Text section:
** BEGIN **

This next set of Emergent Church Values simply repackages the key points made by Knighten:
1. We seek an approach to spiritual growth that values inward transformation over external appearances.
2. We value a spirituality seeks not to conform and nor limit our God-given humanity, creativity, or individuality. (We value diversity and difference over conformity and uniformity.)
3. We value heart-level honest dialogues over realationships marked by superficiality and hidden agendas.
4. We strive to be completely honest with God and appropriately transparent with others about our inmost thoughts, hopes, dreams, emotions, shortcomings, failings, transgressions, struggles.
6. We seek to welcome back mystery and paradox over easy explanations; we seek to live with with questions that have no easy answers.
Lesslie Newbigin has said that the local congregation is the hermeneutic -- the interpretation -- of the gospel:
The primary reality of which we have to take account in seeking for a Christian impact on public life is the Christian congregation. The only hermeneutic of the gospel is a congregation of men and women who believe it and live by it...This community will have, I think, the following six characteristics:
It will be a community of praise.

** END **

Information provided:
** BEGIN **

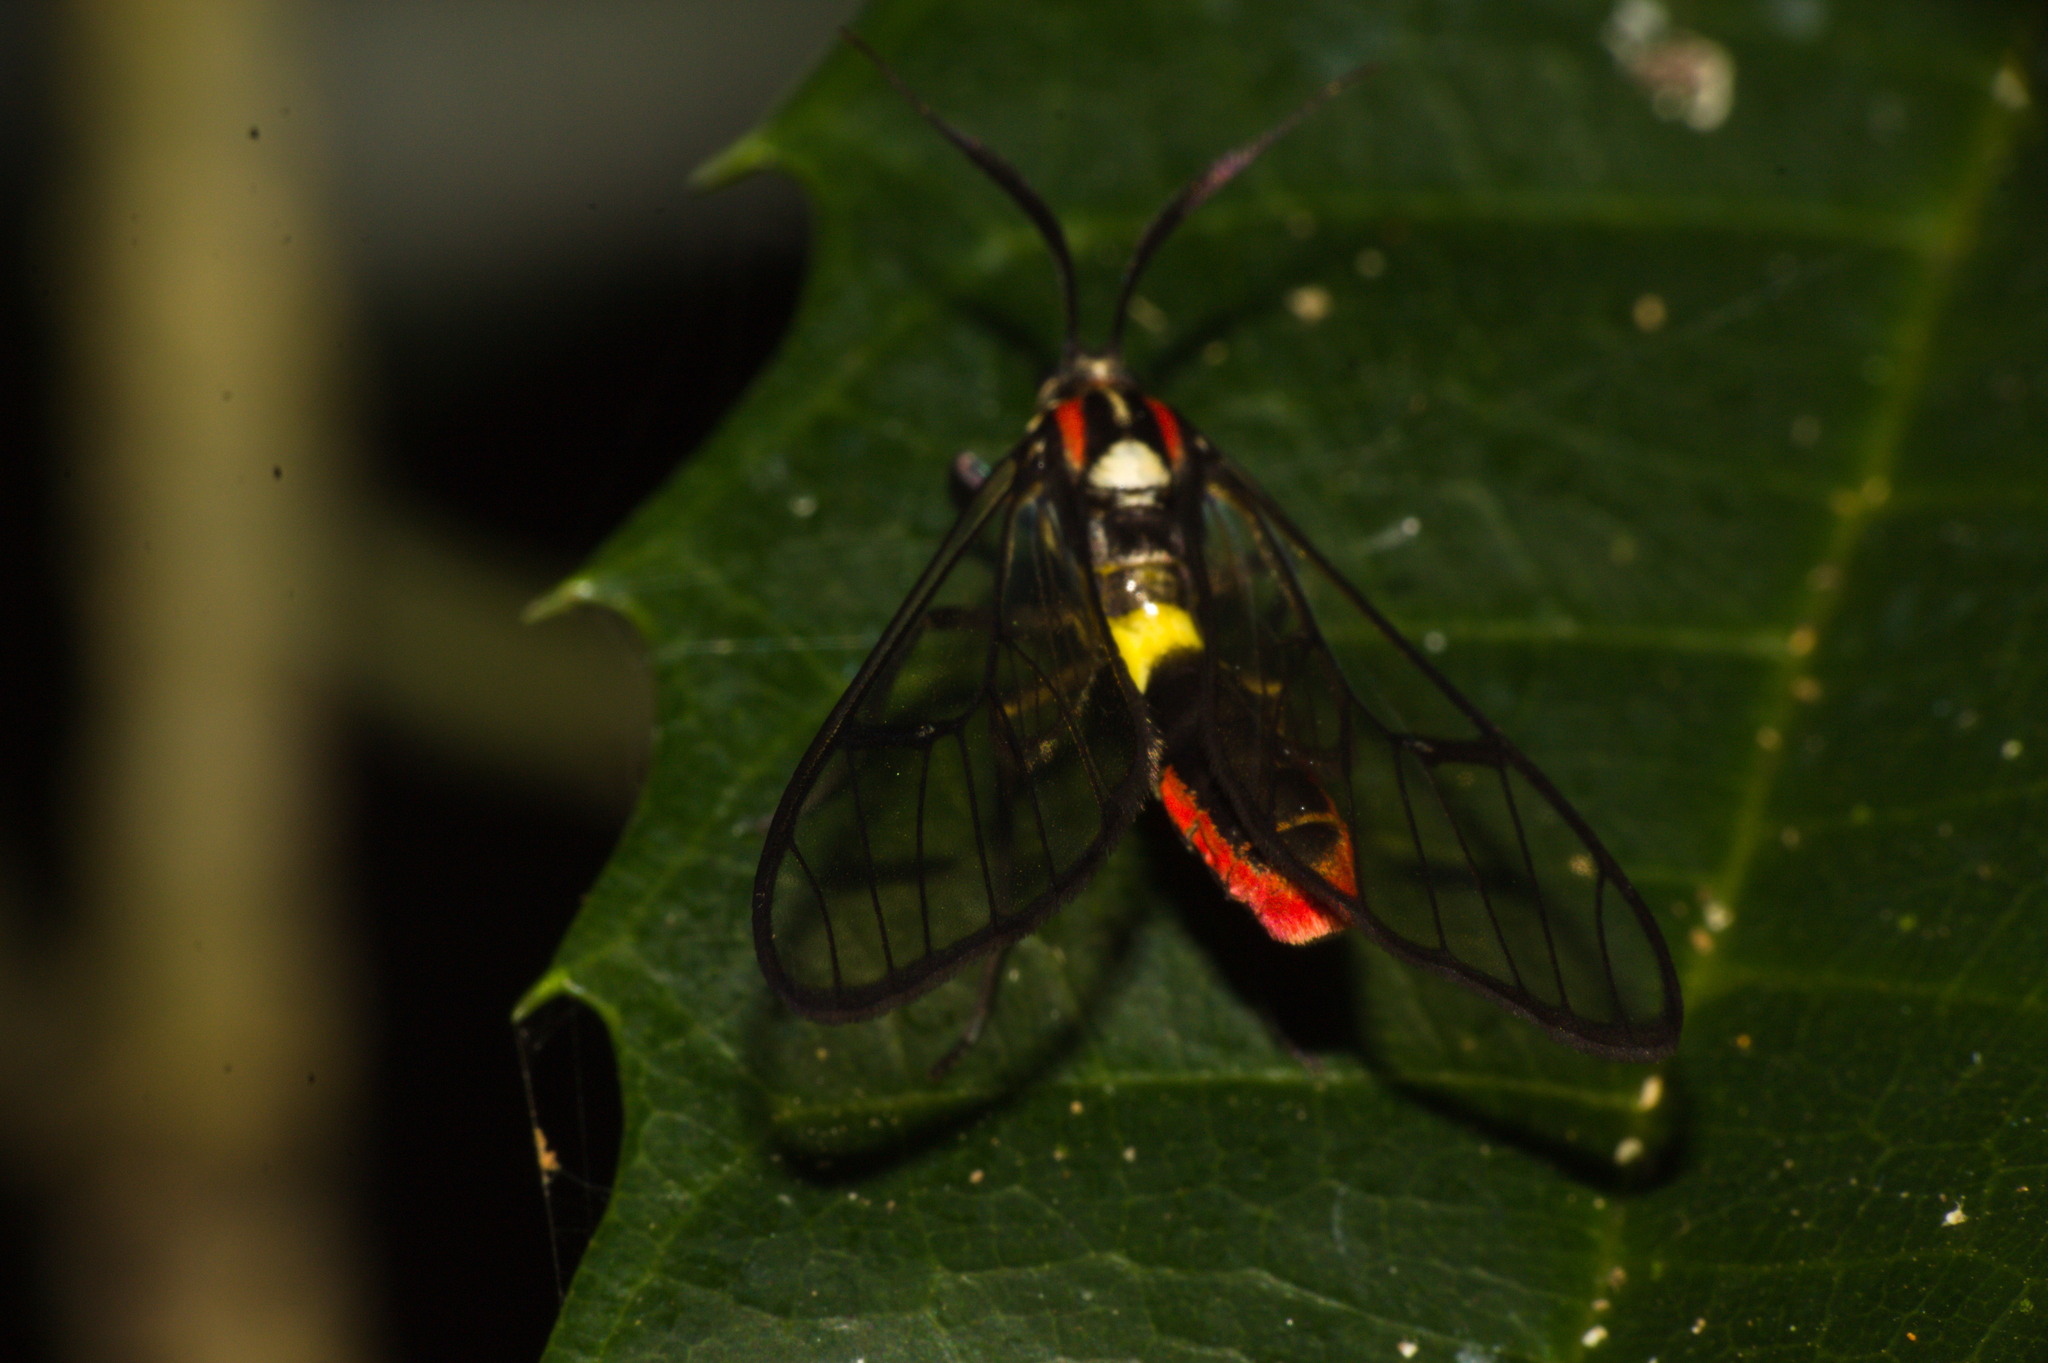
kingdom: Animalia
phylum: Arthropoda
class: Insecta
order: Lepidoptera
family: Erebidae
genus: Argyroeides
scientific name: Argyroeides braco
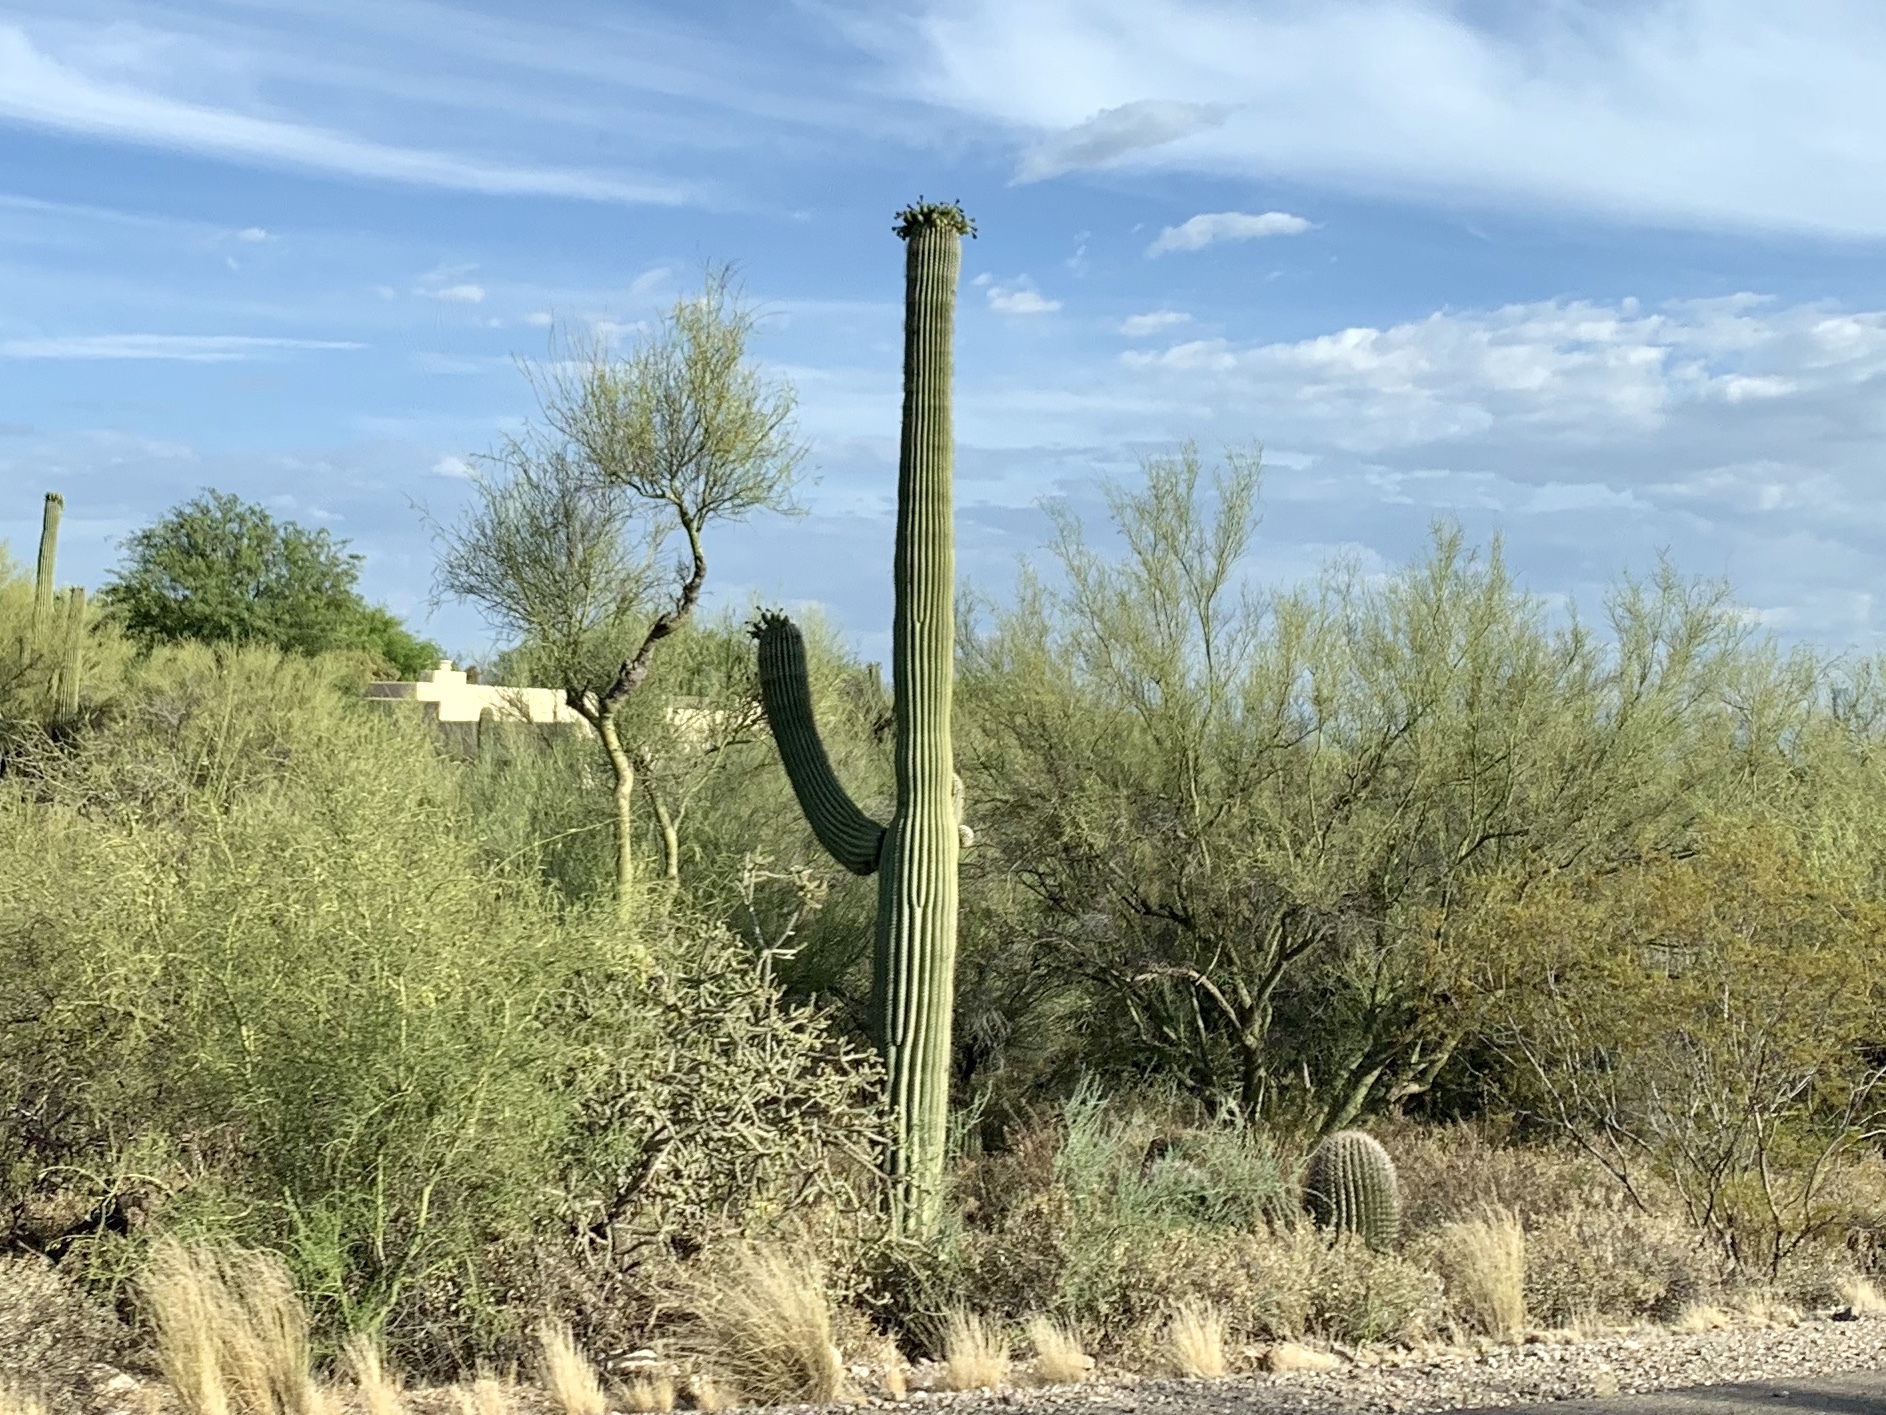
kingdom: Plantae
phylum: Tracheophyta
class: Magnoliopsida
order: Caryophyllales
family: Cactaceae
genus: Carnegiea
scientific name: Carnegiea gigantea
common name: Saguaro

** END **

List of tasks:
1 > In the passage on Emergent Church values, what does Lesslie Newbigin say the local congregation is?
2 > Continue the passage on Emergent Church values from its last sentence.

Answers per task:
1 > The hermeneutic, or interpretation, of the gospel.

2 >
It will be a community of truth.
It will be a community that does not live for itself.
It will be a community... sustained in the exercise of the priesthood in the world.
It will be a community of mutual responsibility.
It will be a community of hope.
I'll leave you with Brian McLaren's warning: "I tend to notice that when people use the words “authenticity” and “community” a lot, both tend to leave the premises. It’s easy to use authenticity and community as new marketing tools to win customers to our product; as soon as that happens, we violate authenticity and community."